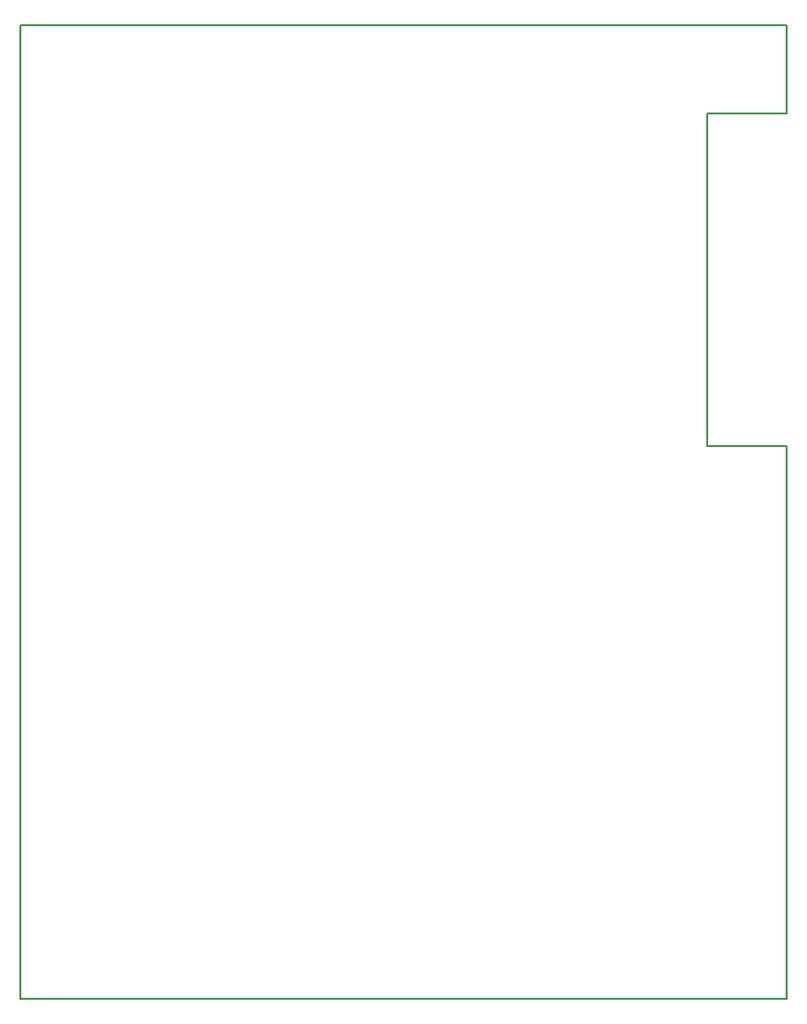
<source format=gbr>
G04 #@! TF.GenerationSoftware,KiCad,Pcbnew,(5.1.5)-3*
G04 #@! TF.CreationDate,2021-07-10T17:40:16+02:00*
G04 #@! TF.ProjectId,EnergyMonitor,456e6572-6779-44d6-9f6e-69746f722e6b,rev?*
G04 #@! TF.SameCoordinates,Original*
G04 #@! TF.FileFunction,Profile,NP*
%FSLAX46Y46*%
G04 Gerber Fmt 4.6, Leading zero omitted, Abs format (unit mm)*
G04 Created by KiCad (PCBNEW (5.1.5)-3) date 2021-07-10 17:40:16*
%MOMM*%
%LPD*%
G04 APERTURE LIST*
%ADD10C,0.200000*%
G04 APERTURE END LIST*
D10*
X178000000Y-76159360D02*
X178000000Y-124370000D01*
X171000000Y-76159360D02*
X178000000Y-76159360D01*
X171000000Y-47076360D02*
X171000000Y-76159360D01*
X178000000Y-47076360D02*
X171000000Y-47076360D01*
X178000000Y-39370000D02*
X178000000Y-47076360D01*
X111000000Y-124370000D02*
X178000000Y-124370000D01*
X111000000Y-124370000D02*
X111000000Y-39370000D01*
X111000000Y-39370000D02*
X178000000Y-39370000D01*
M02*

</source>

### ABOUT THIS TASK
Output only the lines from the one with "X171000000Y-47076360D01*" through the last line of the entries above; please keep them exact.

### SOLUTION TO THIS TASK
X171000000Y-47076360D01*
X178000000Y-39370000D02*
X178000000Y-47076360D01*
X111000000Y-124370000D02*
X178000000Y-124370000D01*
X111000000Y-124370000D02*
X111000000Y-39370000D01*
X111000000Y-39370000D02*
X178000000Y-39370000D01*
M02*

</source>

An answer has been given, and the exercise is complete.